Further, income received by Moody has been placed in a personal bank account kept secret from Gahagan, court filings claim.

“Mr. Moody, Jr. opened a business account in his personal name, has deposited business funds into his personal account and has retained the profits of the business,” Gahagan wrote in court filings.

Moody funneled money from the funeral home into a personal account as part of the concerted and systematic effort to shield profits from collectors he owed money to, court filings claim.

Moody Funeral Home has been the target of a civil lawsuit dating back five years by a casket company owed $176,000 for coffins it delivered but was never paid for.

Last fall, the court finally threatened to hold him in contempt if he continued to stall Gahagan’s efforts to probe the finances and assets of the business — a threat that resulted in Moody resigning and the funeral home being shut down.
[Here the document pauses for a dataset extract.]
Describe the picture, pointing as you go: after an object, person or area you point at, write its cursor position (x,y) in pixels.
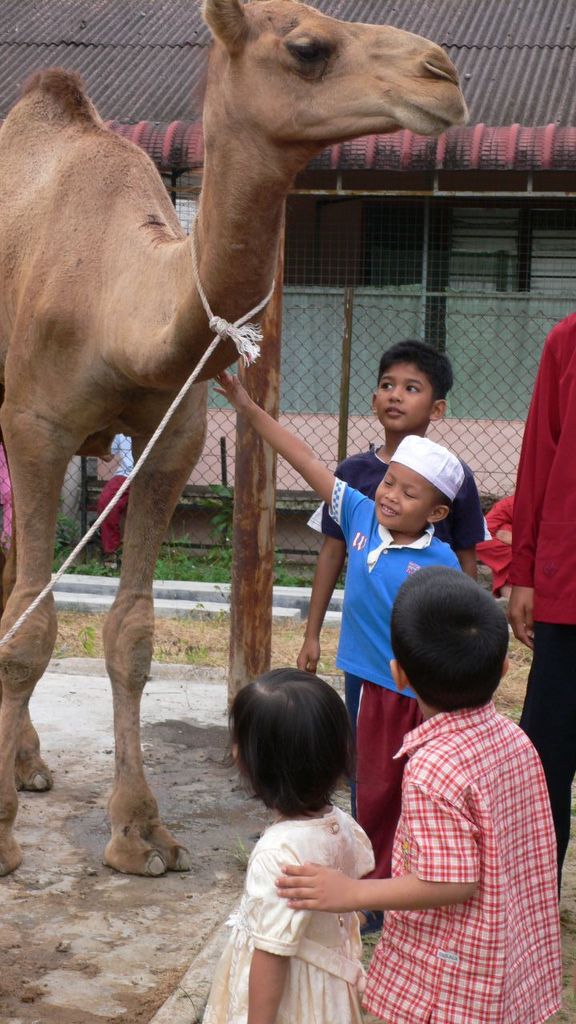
In this image I can see a camel (133,389) on the left side (67,358), on the right side (385,490) I can see four children's (441,632) standing in front of the camel (181,869) and I can see a person's hand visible on the right side (561,441), in the middle (336,353) I can see the fence (340,341) and house (470,192).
Exactly where those waiting for their tombstones are in the line of people owed money by Moody isn’t clear. In addition to money owed to the casket company, Moody also owes back state and federal taxes.

Another complaint against Moody has been the upkeep of his two cemeteries, namely Fairview Memorial Gardens in Sylva and Swain Memorial Park in Bryson City. Since the funeral home shut down in December, Gahagan has tapped limited businesses funds to perform basic maintenance that had been neglected in the cemeteries.

“He has received payments for services he has failed to perform, and most of these issues have been ongoing for years,” according to court papers filed by Gahagan. “Maintenance and performing services paid for are normal operations of a business.”

The ongoing saga involving Moody Funeral Home is common knowledge in Jackson County, but people such as Queen who already purchased burial plots in Fairview Memorial were over a barrel, she said. If they tried to buy their monument from another company, or if they wanted the funeral service performed by another funeral home, Moody would charge them extra for digging the grave or setting the stone, in effect forcing them to go through his funeral home, Queen said.